Reproduce the data below, switching "Q0" to "baseQuery" wherever it occurs and changing nothing else.

## start

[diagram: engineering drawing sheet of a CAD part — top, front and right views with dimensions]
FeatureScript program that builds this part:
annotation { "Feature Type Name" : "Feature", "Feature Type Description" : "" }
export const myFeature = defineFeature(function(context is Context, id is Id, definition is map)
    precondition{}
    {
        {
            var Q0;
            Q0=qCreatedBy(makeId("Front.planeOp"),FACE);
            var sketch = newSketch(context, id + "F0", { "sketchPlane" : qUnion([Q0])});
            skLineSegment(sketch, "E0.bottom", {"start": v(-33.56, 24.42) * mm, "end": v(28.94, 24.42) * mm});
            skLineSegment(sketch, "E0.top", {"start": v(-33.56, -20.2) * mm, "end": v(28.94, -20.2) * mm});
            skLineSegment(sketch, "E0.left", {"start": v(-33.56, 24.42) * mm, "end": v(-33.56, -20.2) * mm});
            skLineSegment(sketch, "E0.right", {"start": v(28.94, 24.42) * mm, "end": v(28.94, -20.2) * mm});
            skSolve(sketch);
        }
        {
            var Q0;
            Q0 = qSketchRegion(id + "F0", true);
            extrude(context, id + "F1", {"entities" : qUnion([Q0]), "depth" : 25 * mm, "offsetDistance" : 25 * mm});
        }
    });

## end

**CORRECT RESPONSE**
[diagram: engineering drawing sheet of a CAD part — top, front and right views with dimensions]
FeatureScript program that builds this part:
annotation { "Feature Type Name" : "Feature", "Feature Type Description" : "" }
export const myFeature = defineFeature(function(context is Context, id is Id, definition is map)
    precondition{}
    {
        {
            var baseQuery;
            baseQuery=qCreatedBy(makeId("Front.planeOp"),FACE);
            var sketch = newSketch(context, id + "F0", { "sketchPlane" : qUnion([baseQuery])});
            skLineSegment(sketch, "E0.bottom", {"start": v(-33.56, 24.42) * mm, "end": v(28.94, 24.42) * mm});
            skLineSegment(sketch, "E0.top", {"start": v(-33.56, -20.2) * mm, "end": v(28.94, -20.2) * mm});
            skLineSegment(sketch, "E0.left", {"start": v(-33.56, 24.42) * mm, "end": v(-33.56, -20.2) * mm});
            skLineSegment(sketch, "E0.right", {"start": v(28.94, 24.42) * mm, "end": v(28.94, -20.2) * mm});
            skSolve(sketch);
        }
        {
            var baseQuery;
            baseQuery = qSketchRegion(id + "F0", true);
            extrude(context, id + "F1", {"entities" : qUnion([baseQuery]), "depth" : 25 * mm, "offsetDistance" : 25 * mm});
        }
    });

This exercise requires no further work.